Last Saturday I attended a protest rally against Israeli policy in East Jerusalem, specifically the intention to demolish 88 homes in the Bustan neighborhood. The event was organized by the group Combatants for Peace and was held at the Wall in Ar-Ram (northeast Jerusalem). It was attended by approximately 150 members of CFP and a smattering of other supporters along with local and international press.
I wasn’t familiar with the group prior to this event, but we had an opportunity for extended conversation with two young women who are members. The group is relatively new on the scene having been formed in 2005. In a earlier blog, I wrote about the Parents Circle – Family Forum organization, made up of Israelis and Palestinians who have come together around shared grief over the loss of family members due to the conflict in the region. In contrast, Combatants for Peace is composed of Israelis and Palestinians who themselves have taken part in the cycle of violence…the Israelis as soldiers (IDF) and the Palestinians as a part of the violent struggle for freedom. Their website states that after brandishing weapons for so many years and having seen one another only through weapon sights, they had decided to lay down their guns and fight for peace.

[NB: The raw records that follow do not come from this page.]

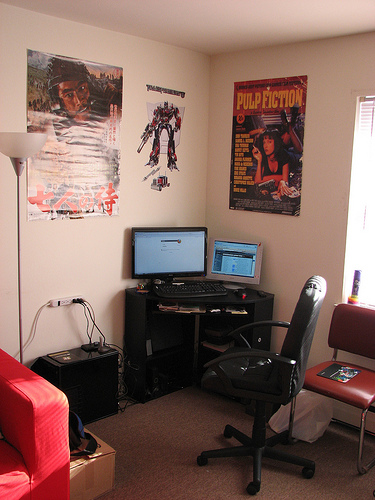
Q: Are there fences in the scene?
A: No, there are no fences.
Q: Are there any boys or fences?
A: No, there are no fences or boys.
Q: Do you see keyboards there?
A: Yes, there is a keyboard.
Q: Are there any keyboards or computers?
A: Yes, there is a keyboard.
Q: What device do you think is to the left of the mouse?
A: The device is a keyboard.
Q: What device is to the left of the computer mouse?
A: The device is a keyboard.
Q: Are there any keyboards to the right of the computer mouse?
A: No, the keyboard is to the left of the computer mouse.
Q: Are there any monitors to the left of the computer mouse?
A: No, there is a keyboard to the left of the computer mouse.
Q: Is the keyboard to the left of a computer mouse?
A: Yes, the keyboard is to the left of a computer mouse.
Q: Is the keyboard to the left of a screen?
A: No, the keyboard is to the left of the chair.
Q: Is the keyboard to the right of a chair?
A: No, the keyboard is to the left of a chair.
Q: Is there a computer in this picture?
A: Yes, there is a computer.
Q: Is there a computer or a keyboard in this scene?
A: Yes, there is a computer.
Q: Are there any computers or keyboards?
A: Yes, there is a computer.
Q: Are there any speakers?
A: No, there are no speakers.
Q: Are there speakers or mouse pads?
A: No, there are no speakers or mouse pads.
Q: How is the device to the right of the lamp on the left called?
A: The device is a computer.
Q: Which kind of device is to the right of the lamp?
A: The device is a computer.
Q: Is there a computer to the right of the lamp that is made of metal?
A: Yes, there is a computer to the right of the lamp.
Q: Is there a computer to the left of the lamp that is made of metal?
A: No, the computer is to the right of the lamp.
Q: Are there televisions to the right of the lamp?
A: No, there is a computer to the right of the lamp.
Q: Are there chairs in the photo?
A: Yes, there is a chair.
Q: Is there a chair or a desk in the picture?
A: Yes, there is a chair.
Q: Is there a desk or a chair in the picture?
A: Yes, there is a chair.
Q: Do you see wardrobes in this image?
A: No, there are no wardrobes.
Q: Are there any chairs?
A: Yes, there is a chair.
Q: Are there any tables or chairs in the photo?
A: Yes, there is a chair.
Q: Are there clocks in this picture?
A: No, there are no clocks.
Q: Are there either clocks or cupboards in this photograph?
A: No, there are no clocks or cupboards.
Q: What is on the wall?
A: The poster is on the wall.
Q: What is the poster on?
A: The poster is on the wall.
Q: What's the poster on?
A: The poster is on the wall.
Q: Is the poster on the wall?
A: Yes, the poster is on the wall.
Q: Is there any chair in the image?
A: Yes, there is a chair.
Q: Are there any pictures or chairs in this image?
A: Yes, there is a chair.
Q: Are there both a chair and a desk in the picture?
A: Yes, there are both a chair and a desk.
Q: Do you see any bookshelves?
A: No, there are no bookshelves.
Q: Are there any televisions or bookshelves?
A: No, there are no bookshelves or televisions.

They believe that only by joining forces can they break the cycle of violence, the bloodshed, the occupation and the oppression of the Palestinian people.
The group holds monthly meetings during which they tell about the violent actions they have taken part in and the turning point that led them to understand the limits of violence. Over time they have discovered that they have more that unites them than divides them. Like the PCFF they operate in pairs, lecturing in universities, schools, youth groups and other public forums. They have programs both on nonviolence and on the history, culture, and needs of each people. Like New Profile, Breaking the Silence, ICAHD, PCFF, Machsom Watch and others, they give me hope. Though they are often viewed in their communities as at the very least naive and at the worst traitors, they remain committed to their goals and their hope for a better future for all.
And as a counterpoint, I think of the young soldier we spoke with at the checkpoint yesterday. He first questioned our right to be there (that’s OK, it happens) and then stated that we couldn’t cross to the Nablus side of the checkpoint. When we assured him we could and not only had been doing so for three months but actually went into Nablus every week to worship, he asked how we ‘found’ Nablus. We replied that it was a beautiful city and we liked it very much, to which he replied “I hate all Arabs. I would like to shoot them all.” We asked him if he actually knew any Arabs and he answered that of course he did, that he saw them there at the checkpoint every day. He said you couldn’t trust them, that they would smile in your face and then stick a knife in your back. He went on to say that he knew we hated the soldiers and we were only there to take their pictures and spread them around the world to make them look bad. I’m afraid our attempts to stress government policies rather than individuals were not taken in and again I felt despair at the sight of another hard young face. Where did I put that darned Sudoku book?!